8.1.6 Filing of Documents: Each year, following the Annual General Meeting, the Branch Executive shall submit a copy of the draft AGM minutes, the annual financial report and the elections report to the Office of the Executive Secretary of the Institute prior to end of the calendar year.
8.2 Special General Meeting
8.2.1 A Special General Meeting of the Branch shall be called by the Branch Executive or at the written request of at least 10% of the Branch members and shall be held within six (6) weeks of such decision or request.
8.2.2 Only the matter(s) for which the Special General Meeting was called shall appear on the agenda.
8.2.3 The same requirements shall apply to the notice, quorum, governance, attendance and voting at a Special General Meeting as is prescribed for the Annual General Meeting.
BY-LAW 9 RULES OF PROCEDURE
At any meetings of the Branch, Branch Executive or Committees thereof; matters of procedure insofar as they are not specifically provided for, shall be governed by a majority vote of the members present and voting upon the matters of procedure.

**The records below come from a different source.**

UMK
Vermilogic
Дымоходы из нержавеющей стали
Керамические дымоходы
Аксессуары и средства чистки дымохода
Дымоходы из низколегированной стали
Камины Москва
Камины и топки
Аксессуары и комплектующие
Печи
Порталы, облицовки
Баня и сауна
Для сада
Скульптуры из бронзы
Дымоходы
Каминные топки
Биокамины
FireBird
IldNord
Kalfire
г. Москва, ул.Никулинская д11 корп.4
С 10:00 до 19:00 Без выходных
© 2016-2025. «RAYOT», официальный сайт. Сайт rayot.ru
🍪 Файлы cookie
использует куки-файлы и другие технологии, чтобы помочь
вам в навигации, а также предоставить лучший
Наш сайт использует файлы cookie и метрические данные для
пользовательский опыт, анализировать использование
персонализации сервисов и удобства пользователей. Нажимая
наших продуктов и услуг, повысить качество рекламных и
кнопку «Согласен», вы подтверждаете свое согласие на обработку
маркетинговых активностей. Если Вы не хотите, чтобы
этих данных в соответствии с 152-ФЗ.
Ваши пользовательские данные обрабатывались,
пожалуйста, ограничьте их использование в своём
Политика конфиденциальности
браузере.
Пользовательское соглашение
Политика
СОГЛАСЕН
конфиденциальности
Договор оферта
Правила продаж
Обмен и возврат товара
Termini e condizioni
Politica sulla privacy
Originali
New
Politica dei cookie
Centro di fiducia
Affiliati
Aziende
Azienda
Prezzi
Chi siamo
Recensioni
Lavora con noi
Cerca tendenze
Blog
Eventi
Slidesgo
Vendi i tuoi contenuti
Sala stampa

The President of such meetings shall first rule on any matter of procedure or order and shall, in the absence of any By-Law to the contrary, rely upon and be governed by the latest edition of Sturgis' Standard Code of Parliamentary Procedure available at the meeting.
BY-LAW 10 CONSTITUTION AND BY-LAWS
10.1 These By-Laws may be amended at a General Meeting of the Branch. Approval of proposed amendments requires a simple majority of those voting.
10.2 All proposals for amendments to these By-Laws shall be submitted, in writing, to the Branch Executive. Proposed amendments may be submitted by any member of the Branch. The notice of the Branch meeting at which the amendments will be considered, shall include:
a) the article to be amended; and
b) the new wording.
10.3 New Constitutions and By-Laws, as well as any amendments, shall be submitted to the Institute By-Laws and Policies Committee and the appropriate Regional Executive for review.
10.4 This Constitution and By-Laws and any amendments thereto shall take effect upon ratification by the Branch membership and approval by the Institute.
BY-LAW 11 REGULATIONS
11.1 The Branch Executive may make such Regulations, and amendments thereto, not inconsistent with these By-Laws, as it deems appropriate for the operating of the Branch.
11.2 All proposed Regulations and amendments thereto shall be submitted to the Institute for review and approval. They shall take effect on a date determined by the Branch Executive, but not earlier than the date they were approved by the Institute.
11.3 Each such Regulation shall be presented to the next General Meeting of the Branch, and may be rescinded or amended by such meeting. These constitute changes to the Regulations and shall be subject to Article 11.2.
BY-LAW 12 CONTEXT AND GENDER
In this Constitution and By-Laws, expressions in the masculine or feminine, in plural or in singular, may be substituted to give effect to the true meaning of the Constitution and By-Laws.